== WHAT YOU SHOULD DO ==
Write out each line of the entries below that holds the word "picture".

START INFORMATION SHOWN

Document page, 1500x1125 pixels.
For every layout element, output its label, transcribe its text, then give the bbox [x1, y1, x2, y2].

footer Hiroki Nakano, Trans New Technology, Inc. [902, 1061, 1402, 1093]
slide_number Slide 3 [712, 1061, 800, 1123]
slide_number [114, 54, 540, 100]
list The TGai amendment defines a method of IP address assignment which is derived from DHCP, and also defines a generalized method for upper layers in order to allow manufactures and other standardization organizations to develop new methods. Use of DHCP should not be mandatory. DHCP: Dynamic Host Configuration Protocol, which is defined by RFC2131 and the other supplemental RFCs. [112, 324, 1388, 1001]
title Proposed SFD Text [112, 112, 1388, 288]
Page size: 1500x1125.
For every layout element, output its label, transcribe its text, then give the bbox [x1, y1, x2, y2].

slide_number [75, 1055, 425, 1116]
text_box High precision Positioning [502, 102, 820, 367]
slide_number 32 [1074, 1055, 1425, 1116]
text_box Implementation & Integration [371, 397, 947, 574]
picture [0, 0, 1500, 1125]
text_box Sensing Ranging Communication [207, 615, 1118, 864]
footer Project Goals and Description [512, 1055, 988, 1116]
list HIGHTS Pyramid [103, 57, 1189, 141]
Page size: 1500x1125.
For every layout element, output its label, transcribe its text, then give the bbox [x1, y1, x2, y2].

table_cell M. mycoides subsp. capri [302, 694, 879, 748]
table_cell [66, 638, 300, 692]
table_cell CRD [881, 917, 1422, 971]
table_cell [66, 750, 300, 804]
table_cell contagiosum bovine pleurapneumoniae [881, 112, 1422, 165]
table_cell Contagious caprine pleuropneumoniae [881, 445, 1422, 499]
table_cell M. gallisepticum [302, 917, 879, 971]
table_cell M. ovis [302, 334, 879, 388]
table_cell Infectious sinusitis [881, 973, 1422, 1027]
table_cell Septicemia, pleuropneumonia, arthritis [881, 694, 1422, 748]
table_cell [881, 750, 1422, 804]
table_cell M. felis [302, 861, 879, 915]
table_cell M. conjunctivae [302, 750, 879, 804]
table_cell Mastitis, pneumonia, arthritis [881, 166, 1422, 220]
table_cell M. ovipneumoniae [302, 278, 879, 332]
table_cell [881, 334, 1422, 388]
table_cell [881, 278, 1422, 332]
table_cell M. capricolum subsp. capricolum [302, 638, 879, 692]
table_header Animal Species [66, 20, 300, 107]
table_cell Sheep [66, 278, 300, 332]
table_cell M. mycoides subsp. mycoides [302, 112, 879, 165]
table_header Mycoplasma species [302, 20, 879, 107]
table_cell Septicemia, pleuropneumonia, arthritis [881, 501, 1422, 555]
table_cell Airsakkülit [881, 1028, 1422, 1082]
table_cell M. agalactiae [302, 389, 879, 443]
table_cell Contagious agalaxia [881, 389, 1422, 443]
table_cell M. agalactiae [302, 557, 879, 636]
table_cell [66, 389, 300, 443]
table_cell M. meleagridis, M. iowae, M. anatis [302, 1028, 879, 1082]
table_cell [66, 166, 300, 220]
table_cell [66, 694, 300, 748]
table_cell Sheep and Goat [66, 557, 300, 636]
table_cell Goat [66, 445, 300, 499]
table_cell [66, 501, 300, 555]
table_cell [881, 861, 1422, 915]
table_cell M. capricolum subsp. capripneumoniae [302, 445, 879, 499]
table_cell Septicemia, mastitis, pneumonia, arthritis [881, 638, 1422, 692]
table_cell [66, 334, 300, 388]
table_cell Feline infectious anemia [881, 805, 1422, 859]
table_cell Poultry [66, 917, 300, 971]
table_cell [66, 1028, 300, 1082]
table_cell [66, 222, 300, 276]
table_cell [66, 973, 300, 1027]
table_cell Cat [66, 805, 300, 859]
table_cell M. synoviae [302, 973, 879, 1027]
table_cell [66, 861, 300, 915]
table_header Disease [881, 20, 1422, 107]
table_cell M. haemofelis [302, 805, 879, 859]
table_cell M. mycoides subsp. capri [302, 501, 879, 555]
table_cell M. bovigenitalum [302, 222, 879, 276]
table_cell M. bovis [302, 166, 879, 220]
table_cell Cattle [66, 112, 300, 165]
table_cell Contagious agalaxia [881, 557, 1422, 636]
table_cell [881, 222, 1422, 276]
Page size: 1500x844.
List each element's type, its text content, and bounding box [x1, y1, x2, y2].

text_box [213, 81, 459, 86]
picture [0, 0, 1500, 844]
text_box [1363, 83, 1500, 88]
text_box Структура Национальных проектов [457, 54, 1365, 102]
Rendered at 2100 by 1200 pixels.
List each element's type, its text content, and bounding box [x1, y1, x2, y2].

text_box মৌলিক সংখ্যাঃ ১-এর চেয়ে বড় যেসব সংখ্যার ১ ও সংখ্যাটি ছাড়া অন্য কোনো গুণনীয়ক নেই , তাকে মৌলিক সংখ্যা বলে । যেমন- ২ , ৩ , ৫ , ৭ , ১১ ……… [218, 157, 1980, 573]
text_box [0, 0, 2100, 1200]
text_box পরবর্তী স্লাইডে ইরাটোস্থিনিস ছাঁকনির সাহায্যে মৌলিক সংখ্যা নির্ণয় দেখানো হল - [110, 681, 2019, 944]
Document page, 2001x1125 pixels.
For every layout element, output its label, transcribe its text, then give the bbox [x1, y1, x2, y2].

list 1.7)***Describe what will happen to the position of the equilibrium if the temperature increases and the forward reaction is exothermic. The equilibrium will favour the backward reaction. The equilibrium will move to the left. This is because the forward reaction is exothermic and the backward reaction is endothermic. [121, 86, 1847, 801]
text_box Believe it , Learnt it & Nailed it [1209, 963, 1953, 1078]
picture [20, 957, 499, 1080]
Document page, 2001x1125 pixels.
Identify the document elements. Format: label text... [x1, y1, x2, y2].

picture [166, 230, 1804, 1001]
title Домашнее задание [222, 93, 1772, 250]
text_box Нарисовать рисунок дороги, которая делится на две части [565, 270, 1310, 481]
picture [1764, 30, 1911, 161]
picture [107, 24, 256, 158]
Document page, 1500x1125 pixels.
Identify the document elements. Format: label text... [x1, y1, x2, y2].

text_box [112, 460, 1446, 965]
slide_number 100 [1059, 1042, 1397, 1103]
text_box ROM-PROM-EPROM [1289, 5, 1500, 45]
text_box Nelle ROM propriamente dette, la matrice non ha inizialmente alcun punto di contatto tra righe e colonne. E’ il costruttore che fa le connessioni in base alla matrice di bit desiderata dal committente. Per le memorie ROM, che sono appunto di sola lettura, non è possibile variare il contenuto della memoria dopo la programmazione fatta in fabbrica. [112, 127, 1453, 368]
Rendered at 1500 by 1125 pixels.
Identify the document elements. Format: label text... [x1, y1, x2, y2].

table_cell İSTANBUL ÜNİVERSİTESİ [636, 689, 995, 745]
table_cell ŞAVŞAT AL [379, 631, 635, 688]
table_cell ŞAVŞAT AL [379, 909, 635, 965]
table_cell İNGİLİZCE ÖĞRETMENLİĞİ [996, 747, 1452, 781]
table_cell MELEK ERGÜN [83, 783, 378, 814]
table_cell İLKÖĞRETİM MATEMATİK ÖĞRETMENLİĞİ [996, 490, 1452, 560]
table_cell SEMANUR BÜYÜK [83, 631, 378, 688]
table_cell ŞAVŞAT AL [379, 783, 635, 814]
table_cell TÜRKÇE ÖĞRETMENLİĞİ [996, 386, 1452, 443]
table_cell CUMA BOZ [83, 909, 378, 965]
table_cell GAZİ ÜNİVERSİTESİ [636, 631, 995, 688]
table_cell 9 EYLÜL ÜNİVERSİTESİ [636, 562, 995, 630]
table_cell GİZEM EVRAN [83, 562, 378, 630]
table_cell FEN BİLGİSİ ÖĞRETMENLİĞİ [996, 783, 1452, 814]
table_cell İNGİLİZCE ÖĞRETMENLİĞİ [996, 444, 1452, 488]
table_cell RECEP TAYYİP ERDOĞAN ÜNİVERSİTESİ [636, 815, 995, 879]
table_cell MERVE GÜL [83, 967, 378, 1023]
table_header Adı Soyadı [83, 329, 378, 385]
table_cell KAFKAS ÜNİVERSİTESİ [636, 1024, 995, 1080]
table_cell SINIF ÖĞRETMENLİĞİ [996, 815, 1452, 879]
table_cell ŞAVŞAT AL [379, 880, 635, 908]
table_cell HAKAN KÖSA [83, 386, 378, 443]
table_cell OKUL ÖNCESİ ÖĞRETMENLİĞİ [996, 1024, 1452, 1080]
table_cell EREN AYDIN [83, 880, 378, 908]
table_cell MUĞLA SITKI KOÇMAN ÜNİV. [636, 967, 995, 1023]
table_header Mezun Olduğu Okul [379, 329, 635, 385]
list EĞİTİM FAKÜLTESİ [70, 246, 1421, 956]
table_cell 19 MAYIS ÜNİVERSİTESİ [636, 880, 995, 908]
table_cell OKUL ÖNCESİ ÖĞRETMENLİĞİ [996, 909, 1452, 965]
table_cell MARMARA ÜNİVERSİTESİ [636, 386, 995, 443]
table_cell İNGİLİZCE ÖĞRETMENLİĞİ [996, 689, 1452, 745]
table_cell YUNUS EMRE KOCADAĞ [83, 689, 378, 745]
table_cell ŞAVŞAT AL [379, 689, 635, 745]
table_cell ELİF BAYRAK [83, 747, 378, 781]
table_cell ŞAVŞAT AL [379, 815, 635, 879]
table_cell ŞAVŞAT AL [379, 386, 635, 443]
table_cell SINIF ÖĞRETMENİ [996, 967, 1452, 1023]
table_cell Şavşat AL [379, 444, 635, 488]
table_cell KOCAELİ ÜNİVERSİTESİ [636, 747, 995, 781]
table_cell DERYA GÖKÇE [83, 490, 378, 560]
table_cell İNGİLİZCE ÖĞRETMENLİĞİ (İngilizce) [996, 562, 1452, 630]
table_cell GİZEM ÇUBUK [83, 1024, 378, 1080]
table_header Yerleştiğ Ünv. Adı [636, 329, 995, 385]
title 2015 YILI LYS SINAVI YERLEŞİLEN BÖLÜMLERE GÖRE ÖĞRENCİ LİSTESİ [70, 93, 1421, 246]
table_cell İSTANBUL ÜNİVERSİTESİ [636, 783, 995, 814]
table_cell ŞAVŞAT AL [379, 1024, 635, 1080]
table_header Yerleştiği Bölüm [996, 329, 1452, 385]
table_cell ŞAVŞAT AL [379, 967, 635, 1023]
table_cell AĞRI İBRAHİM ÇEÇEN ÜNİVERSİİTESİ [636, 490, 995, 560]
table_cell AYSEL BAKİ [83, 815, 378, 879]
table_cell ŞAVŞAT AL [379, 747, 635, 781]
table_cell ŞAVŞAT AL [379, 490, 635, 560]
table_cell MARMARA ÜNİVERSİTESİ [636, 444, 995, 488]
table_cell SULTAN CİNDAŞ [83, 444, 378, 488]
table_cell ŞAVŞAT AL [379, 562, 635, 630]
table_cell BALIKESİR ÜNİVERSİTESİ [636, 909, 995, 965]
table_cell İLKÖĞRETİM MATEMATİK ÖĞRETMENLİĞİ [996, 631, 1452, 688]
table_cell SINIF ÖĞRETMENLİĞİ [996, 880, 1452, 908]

END INFORMATION SHOWN

== EXERCISE OUTPUT ==
picture [0, 0, 1500, 1125]
picture [0, 0, 1500, 844]
picture [20, 957, 499, 1080]
picture [166, 230, 1804, 1001]
picture [1764, 30, 1911, 161]
picture [107, 24, 256, 158]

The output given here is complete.